Years after an injury, the pain can return. One false move and you’re back where you were – even if you may have consciously forgotten where that was. The shoulder isn’t going to forget, especially if you return to training too soon and too enthusiastically.
So, this post is about the 5 biggest mistakes people make returning to training after a shoulder injury. I hope it helps you keep your shoulders doing the heavy lifting we all love them for and training like a beast (when you’re ready to).
1. Releasing the beast too soon
Just because you feel ready, doesn’t mean to say that you are. Many people jump the gun following a shoulder injury and end up getting in over their heads by training too hard.
It’s important that clinicians are careful to explain the importance of keeping the beast in its cage until it’s time to release it, to give your shoulder time to catch up to your enthusiasm. This is key. As medical professionals, we have a responsibility to counsel active people to hold the beast mode and work up to their previous level of fitness.
2. Getting lopsided
I don’t need to tell anyone who’s had a shoulder injury that muscle atrophies while you’re waiting to heal. This is a normal process and not permanent.

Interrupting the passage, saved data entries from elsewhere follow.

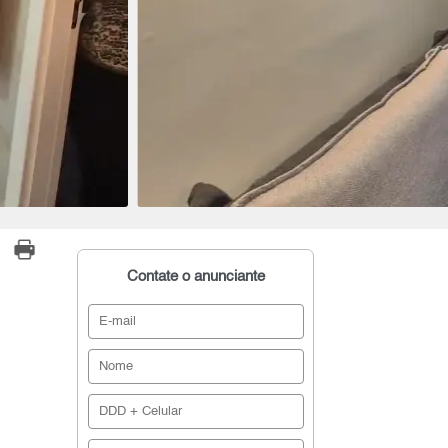
Contate o anunciante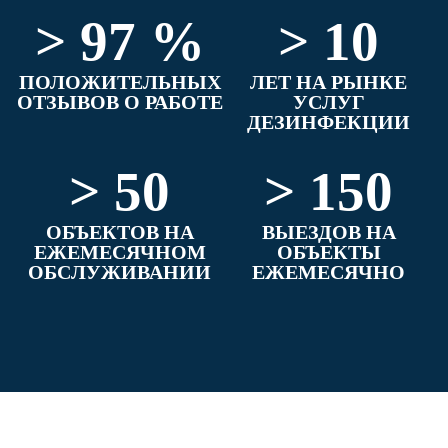
> 97 %
> 10
ПОЛОЖИТЕЛЬНЫХ
ЛЕТ НА РЫНКЕ
ОТЗЫВОВ О РАБОТЕ
УСЛУГ
ДЕЗИНФЕКЦИИ
> 50
> 150
ОБЪЕКТОВ НА
ВЫЕЗДОВ НА
ЕЖЕМЕСЯЧНОМ
ОБЪЕКТЫ
ОБСЛУЖИВАНИИ
ЕЖЕМЕСЯЧНО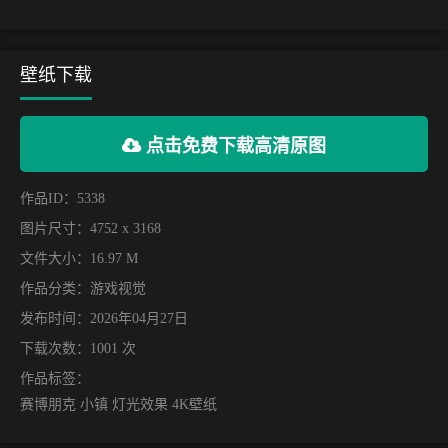
壁纸下载
点击免费下载高清原图
作品ID：5338
图片尺寸：4752 x 3168
文件大小：16.97 M
作品分类：
游戏视觉
发布时间：2026年04月27日
下载次数：1001 次
作品标签：
赛博朋克 小镇 灯光效果 4K壁纸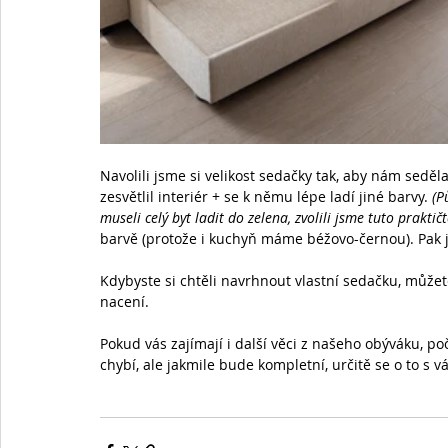
Navolili jsme si velikost sedačky tak, aby nám seděla
zesvětlil interiér + se k němu lépe ladí jiné barvy. 
(P
museli celý byt ladit do zelena, zvolili jsme tuto praktičtě
barvě (protože i kuchyň máme béžovo-černou). Pak j
Kdybyste si chtěli navrhnout vlastní sedačku, můžet
nacení.
Pokud vás zajímají i další věci z našeho obýváku, po
chybí, ale jakmile bude kompletní, určitě se o to s v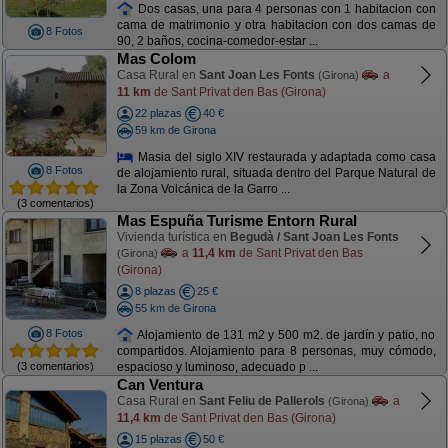
Dos casas, una para 4 personas con 1 habitacion con
cama de matrimonio y otra habitacion con dos camas de
8 Fotos
90, 2 baños, cocina-comedor-estar ...
Mas Colom
Casa Rural en
Sant Joan Les Fonts
a
(Girona)
11 km
de Sant Privat den Bas (Girona)
22 plazas
40 €
59 km de Girona
Masia del siglo XIV restaurada y adaptada como casa
8 Fotos
de alojamiento rural, situada dentro del Parque Natural de
la Zona Volcánica de la Garro ...
(3 comentarios)
Mas Espuña Turisme Entorn Rural
Vivienda turística en
Begudà / Sant Joan Les Fonts
a
11,4 km
de Sant Privat den Bas
(Girona)
(Girona)
8 plazas
25 €
55 km de Girona
8 Fotos
Alojamiento de 131 m2 y 500 m2. de jardín y patio, no
compartidos. Alojamiento para 8 personas, muy cómodo,
(3 comentarios)
espacioso y luminoso, adecuado p ...
Can Ventura
Casa Rural en
Sant Feliu de Pallerols
a
(Girona)
11,4 km
de Sant Privat den Bas (Girona)
15 plazas
50 €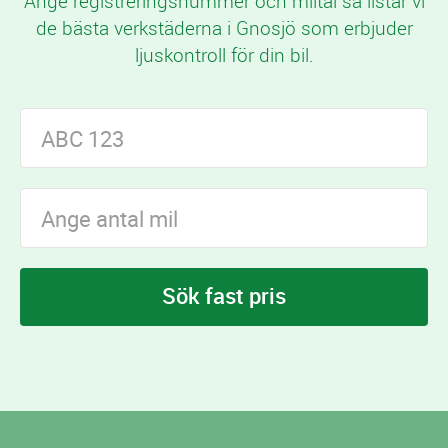
Ange registreringsnummer och miltal så listar vi
de bästa verkstäderna i Gnosjö som erbjuder
ljuskontroll för din bil.
Sök fast pris
I Gnosjö finns
verkstäder som erbjuder
2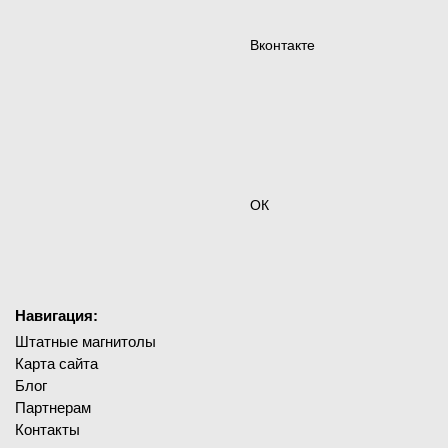
Вконтакте
ОК
Навигация:
Штатные магнитолы
Карта сайта
Блог
Партнерам
Контакты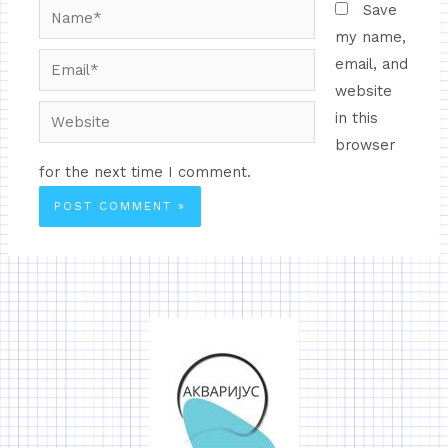
Save
my name,
email, and
website
in this
browser
for the next time I comment.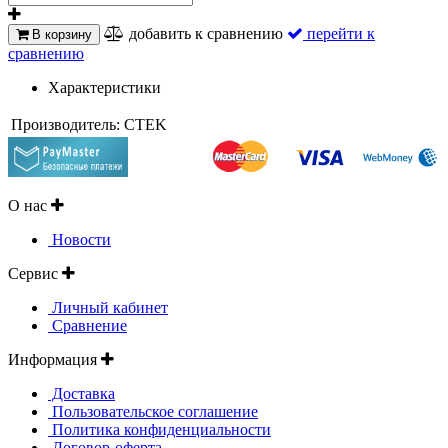
добавить к сравнению
перейти к
В корзину
сравнению
Характеристики
Производитель:
CTEK
О нас
Новости
Сервис
Личный кабинет
Сравнение
Информация
Доставка
Пользовательское соглашение
Политика конфиденциальности
Договор-оферта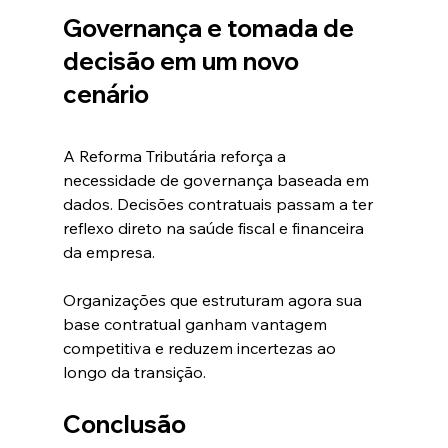
Governança e tomada de 
decisão em um novo 
cenário
A Reforma Tributária reforça a 
necessidade de governança baseada em 
dados. Decisões contratuais passam a ter 
reflexo direto na saúde fiscal e financeira 
da empresa.
Organizações que estruturam agora sua 
base contratual ganham vantagem 
competitiva e reduzem incertezas ao 
longo da transição.
Conclusão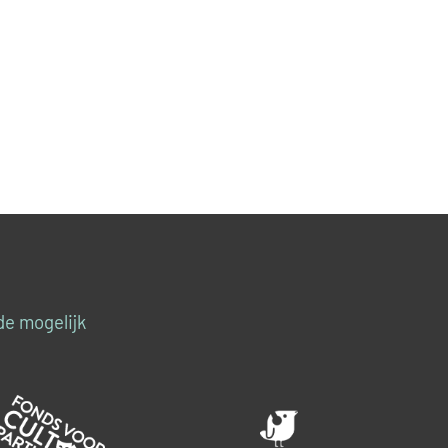
de mogelijk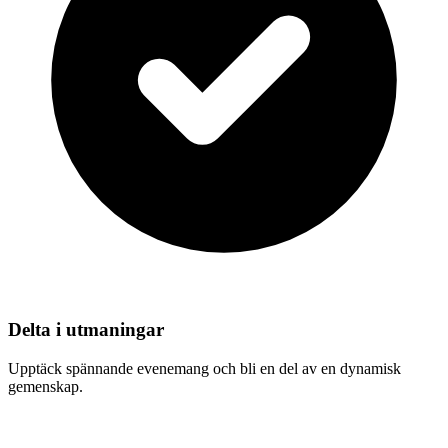
Delta i utmaningar
Upptäck spännande evenemang och bli en del av en dynamisk
gemenskap.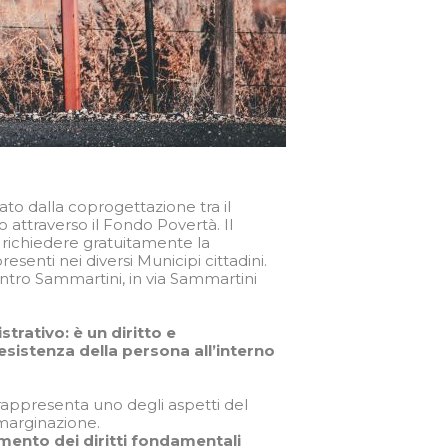
nato dalla coprogettazione tra il
 attraverso il Fondo Povertà. Il
 richiedere gratuitamente la
presenti nei diversi Municipi cittadini.
entro Sammartini, in via Sammartini
trativo: è un diritto
e
esistenza della persona all’interno
rappresenta uno degli aspetti del
marginazione.
mento dei diritti fondamentali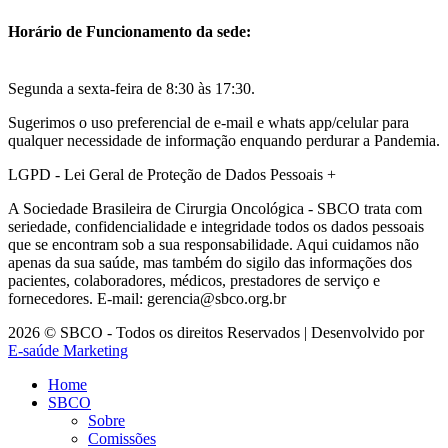
Horário de Funcionamento da sede:
Segunda a sexta-feira de 8:30 às 17:30.
Sugerimos o uso preferencial de e-mail e whats app/celular para
qualquer necessidade de informação enquando perdurar a Pandemia.
LGPD - Lei Geral de Proteção de Dados Pessoais
+
A Sociedade Brasileira de Cirurgia Oncológica - SBCO trata com
seriedade, confidencialidade e integridade todos os dados pessoais
que se encontram sob a sua responsabilidade. Aqui cuidamos não
apenas da sua saúde, mas também do sigilo das informações dos
pacientes, colaboradores, médicos, prestadores de serviço e
fornecedores. E-mail: gerencia@sbco.org.br
2026 © SBCO - Todos os direitos Reservados | Desenvolvido por
E-saúde Marketing
Home
SBCO
Sobre
Comissões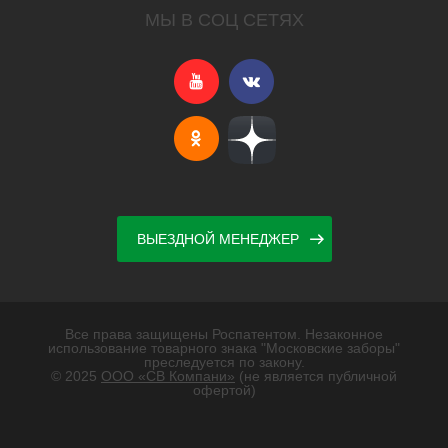
МЫ В СОЦ СЕТЯХ
ВЫЕЗДНОЙ МЕНЕДЖЕР
Все права защищены Роспатентом. Незаконное
использование товарного знака "Московские заборы"
преследуется по закону.
© 2025
ООО «СВ Компани»
(не является публичной
офертой)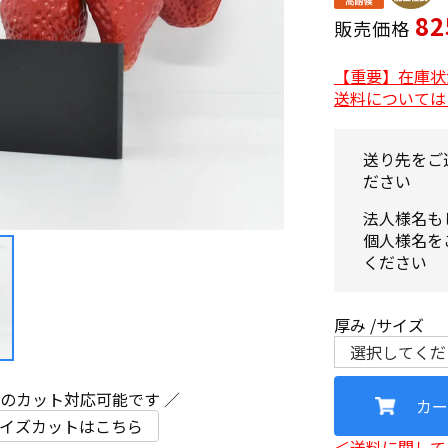
82
販売価格
【重要】在庫状
送料については
送り先をご
ださい
法人様名も
個人様名を
ください
厚み
サイズ
ズのカット対応可能です ／
カー
イズカットはこちら
＜送料に関して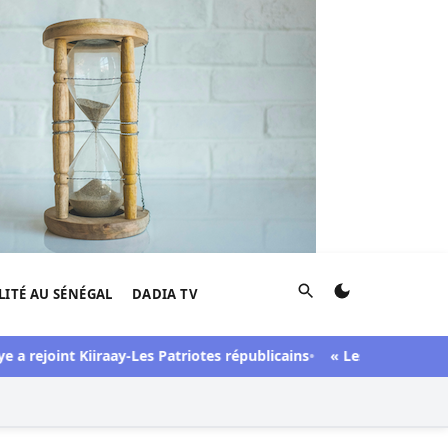
Rechercher
LITÉ AU SÉNÉGAL
DADIA TV
joint Kiiraay-Les Patriotes républicains
« Lesbienne », « sidéen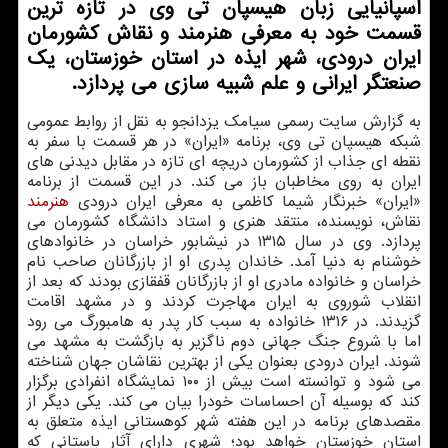
اسپانیایی زبان هیسپان تی وی در تازه ترین
قسمت خود به معرفی هنرمند و نقاش كشورمان
ایران درودی، شهر ایذه در استان خوزستان، یك
صنعتگر ایرانی و علم شبیه سازی می پردازد.
به گزارش سایت رسمی سیامک یزدانجو به نقل از روابط عمومی
شبکه هیسپان تی وی، برنامه «ایران» در هر قسمت با سفر به
نقطه ای جذاب از کشورمان دریچه ای تازه در مقابل دیدنی های
ایران به روی مخاطبان باز می کند. در این قسمت از برنامه
«ایران» خبرنگار شیما کاظمی به معرفی ایران درودی
هنرمند
نقاش، نویسنده، منتقد هنری و استاد دانشگاه کشورمان می
پردازد. وی در سال ۱۳۱۵ در نیشابور خراسان در خانوادهای
خوشنام به دنیا آمد. خاندان پدری او از بازرگانان صاحب نام
خراسان و خانواده مادری او از بازرگانان قفقازی بودند که بعد از
انقلاب شوروی به ایران مهاجرت کردند و در مشهد اقامت
گزیدند. در ۱۳۱۶ خانواده به سبب کار پدر به هامبورگ می رود
اما با شروع جنگ جهانی دوم ناگزیر به بازگشت به مشهد می
شوند. ایران درودی بعنوان یکی از بهترین نقاشان جهان شناخته
می شود و توانسته است بیش از ۱۰۰ نمایشگاه انفرادی برگزار
کند که بوسیله آن احساسات خودرا بیان می کند. یکی دیگر از
مقصدهای برنامه در این هفته شهر کوهستانی ایذه متعلق به
استان خوزستان خواهد بود؛ شهری دارای آثار باستانی که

Part of the rehabilitation process is restoring your shoulder’s strength, but before taking on your regular training schedule, it’s necessary to fully rebuild the strength of the injured shoulder, to restore overall biomechanical balance and symmetry between the 2 sides.
Not doing so can result in further dysfunction.
3. Superficial approaches
Too often, clinicians address symptoms, not going any deeper than that. But with shoulder injuries, it’s important to find and address the causes of the injury and not just the injury itself.
This approach gets to the heart of the problem and is a major contributing factor in successful rehabilitation from shoulder injuries and avoiding future recurrence.
4. No systematic plan
Every active person who’s had a shoulder injury needs strong guidance and a return to training schedule, as prescribed by a medical professional.
Defining goals with the doctor directing your recovery is key here. Once you’ve laid those out, you have the framework for establishing a systematic program of recovering lost mobility, strength and flexibility. A haphazard approach with no clear timelines or goal-setting is a recipe for reinjury.
5. Shrugging off maintenance
The absence of pain doesn’t indicate that the way ahead is clear. You have injured yourself and while it may no longer hurt to move, your body still needs you to recognize its needs.
Maintaining a mindful regimen of soft tissue management helps to maintain mobility and prevent recurrence. Maintenance under the care of a professional should be part of your return to training program.